Re: Time for changes - Does your organization really benefit from internal audits?
Discordian said:
I've done internal and external auditing and really don't see much difference of substance in the methodology.
which is Andy's point...
As far as they are benficial?
That's all up to upper management, isn't it?
If they take them seriously then they will be beneficial. If they see them as a necessary evil, not so much. If they seem them as a non-priority then not at all.
So maybe the question would better phrased as "does your management support an audit program"?
The best audit process in the world will be ineffective if it's not supported.
True enough - as far as it goes. but this is really an iterative and evolving process - as ISO 2000 intended.
initially, INTERNAL auditing is primarily about compliance; and for the purpose of achieving of registration it is value add...
However, after registration is achieved merely auditing for compliance is not very value add at all - in *my* opinion and expereince. and it therefor rapidly loses active support from management in many cases.

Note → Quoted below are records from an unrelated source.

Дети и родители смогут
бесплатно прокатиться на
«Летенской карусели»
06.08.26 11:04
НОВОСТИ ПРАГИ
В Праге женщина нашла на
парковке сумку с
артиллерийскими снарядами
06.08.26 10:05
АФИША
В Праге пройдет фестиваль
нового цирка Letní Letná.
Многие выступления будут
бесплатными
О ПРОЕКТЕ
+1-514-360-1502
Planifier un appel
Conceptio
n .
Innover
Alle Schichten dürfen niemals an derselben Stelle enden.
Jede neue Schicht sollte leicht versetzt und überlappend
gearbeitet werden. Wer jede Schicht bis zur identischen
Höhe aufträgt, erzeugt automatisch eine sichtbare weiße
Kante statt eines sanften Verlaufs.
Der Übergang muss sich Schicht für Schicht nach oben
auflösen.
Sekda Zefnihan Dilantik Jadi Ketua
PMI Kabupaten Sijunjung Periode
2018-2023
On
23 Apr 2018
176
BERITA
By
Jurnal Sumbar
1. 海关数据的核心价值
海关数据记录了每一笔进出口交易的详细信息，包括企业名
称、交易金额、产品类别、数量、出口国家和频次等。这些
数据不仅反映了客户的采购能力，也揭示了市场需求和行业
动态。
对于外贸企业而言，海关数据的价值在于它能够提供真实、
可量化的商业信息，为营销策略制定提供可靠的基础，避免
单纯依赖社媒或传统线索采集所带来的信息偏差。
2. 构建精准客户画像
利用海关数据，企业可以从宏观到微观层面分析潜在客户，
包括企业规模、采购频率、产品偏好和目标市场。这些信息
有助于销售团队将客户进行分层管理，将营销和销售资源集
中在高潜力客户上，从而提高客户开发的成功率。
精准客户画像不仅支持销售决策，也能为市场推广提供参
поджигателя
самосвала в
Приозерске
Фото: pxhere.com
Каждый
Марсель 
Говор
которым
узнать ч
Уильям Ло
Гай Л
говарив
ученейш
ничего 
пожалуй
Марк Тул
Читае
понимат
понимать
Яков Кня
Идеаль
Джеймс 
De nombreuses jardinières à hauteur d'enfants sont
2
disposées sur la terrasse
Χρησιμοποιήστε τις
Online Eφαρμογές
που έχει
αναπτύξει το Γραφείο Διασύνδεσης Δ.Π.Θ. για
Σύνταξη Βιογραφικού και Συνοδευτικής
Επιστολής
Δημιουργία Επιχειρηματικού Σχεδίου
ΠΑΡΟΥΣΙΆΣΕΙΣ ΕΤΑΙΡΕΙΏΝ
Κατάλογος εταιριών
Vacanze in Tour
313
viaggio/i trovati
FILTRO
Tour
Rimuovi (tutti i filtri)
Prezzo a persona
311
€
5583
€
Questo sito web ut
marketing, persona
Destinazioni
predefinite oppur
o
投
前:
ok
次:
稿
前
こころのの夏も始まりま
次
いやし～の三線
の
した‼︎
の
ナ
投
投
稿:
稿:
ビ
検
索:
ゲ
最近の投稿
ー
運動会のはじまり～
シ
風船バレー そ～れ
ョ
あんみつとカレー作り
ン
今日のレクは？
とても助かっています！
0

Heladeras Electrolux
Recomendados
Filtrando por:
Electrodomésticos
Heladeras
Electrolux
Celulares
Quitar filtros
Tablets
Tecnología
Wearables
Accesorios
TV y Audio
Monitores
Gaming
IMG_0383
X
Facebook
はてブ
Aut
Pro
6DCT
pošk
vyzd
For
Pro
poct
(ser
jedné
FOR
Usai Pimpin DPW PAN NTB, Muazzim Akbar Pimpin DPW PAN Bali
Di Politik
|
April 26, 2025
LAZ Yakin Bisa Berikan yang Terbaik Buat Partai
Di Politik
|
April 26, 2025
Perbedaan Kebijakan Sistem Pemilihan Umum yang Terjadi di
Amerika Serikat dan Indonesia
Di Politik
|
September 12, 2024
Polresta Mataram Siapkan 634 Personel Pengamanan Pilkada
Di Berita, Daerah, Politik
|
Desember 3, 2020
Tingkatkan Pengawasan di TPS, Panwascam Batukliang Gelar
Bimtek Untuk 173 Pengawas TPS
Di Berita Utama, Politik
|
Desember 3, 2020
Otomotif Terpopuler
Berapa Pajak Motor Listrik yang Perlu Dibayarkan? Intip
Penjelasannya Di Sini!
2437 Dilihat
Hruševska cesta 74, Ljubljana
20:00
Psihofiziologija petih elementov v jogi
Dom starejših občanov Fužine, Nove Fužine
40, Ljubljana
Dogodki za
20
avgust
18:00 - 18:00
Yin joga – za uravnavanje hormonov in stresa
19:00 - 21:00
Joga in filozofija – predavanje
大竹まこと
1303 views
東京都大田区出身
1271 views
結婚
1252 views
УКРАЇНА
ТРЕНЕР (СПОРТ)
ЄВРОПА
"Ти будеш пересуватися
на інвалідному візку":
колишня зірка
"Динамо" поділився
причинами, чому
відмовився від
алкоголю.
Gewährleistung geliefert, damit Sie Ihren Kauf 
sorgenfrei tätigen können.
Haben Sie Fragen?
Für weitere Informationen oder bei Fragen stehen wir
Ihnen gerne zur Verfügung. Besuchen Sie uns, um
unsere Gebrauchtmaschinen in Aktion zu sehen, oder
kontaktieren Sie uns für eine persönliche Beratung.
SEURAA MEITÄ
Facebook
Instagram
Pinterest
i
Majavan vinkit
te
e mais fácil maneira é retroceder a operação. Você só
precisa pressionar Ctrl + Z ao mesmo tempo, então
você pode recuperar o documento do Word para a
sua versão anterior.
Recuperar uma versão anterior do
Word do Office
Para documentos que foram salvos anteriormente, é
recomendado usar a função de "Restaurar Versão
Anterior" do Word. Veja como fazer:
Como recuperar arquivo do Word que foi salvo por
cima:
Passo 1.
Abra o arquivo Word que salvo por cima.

It becomes nothing more than a police action or at worst it's perceived as "tattling"
I think the question really is: is internal auditing - as it is typically performed as compliance based - value add? if not, why not? or if so, why?
and the logical next question is how to make internal auditing more value add? Andy - correct me if I've gotten it wrong.
As for management support - yes it is necessary but not sufficient in itself. After all "management" doesn't always know what is the best approach to take. That's why they hire subject matter experts: us. we need to recommend and implement and demonstrate better ways of doing things. This is what gains effective management support. It's a bit of a chicken and egg thing. It's iterative.
When I was a Quality Manager I required my internal audit teams to perform effectivness auditing and de-emphasized compliance auditing after registration.
an example: at one of my previous jobs my lead auditor became 'enthralled' with a finding in the packout process. The procedure had a 'throwaway' line that the operator was to perform a certain aspect of the process while seated on a swivel chair. The operators didn't do this - they stood. They could have performed the operation while seated but chose not to. Now this seating 'requirement' was not needed for ergonomic or safety reasons. It was just a silly slip - the originator of the procedure had observed the original operator sitting on swivel chair and simply wrote it into the proceure years before the audit and subsequent revisions of the procedure didnt' remove teh statement. Now of course it shouldn't have been in there if not required, but in the grand scheme of things this was so far on the right hand side of the pareto for causes to our quality problems that it was ridiculous. we could have spent time issuing a finding and revising the procedure and then re-auditing to ensure that the change was implemented and logging it in the database and - oh since this was an internal audit finding we also needed to determine and eliminate the cause of why operators weren't following the procedure -
but towards what end? We had real quality problems to deal with and a finite set of resources with which to address them. Not only did managment find this finding - and the many others like it - non value add, but they questioned the usefulness of the entire audit function. The auditor never saw or even really looked for the process issues that were driving our quality problems in this function.
From my perspective, auditing for compliance is needed but it should not be the primary purpose of internal audits. So compliance audits, in my opinion and my experience are of limited value add to any organization because all they do is maintain the status quo, they don't initiate significant improvements and are therefore not considered highly value add to managment.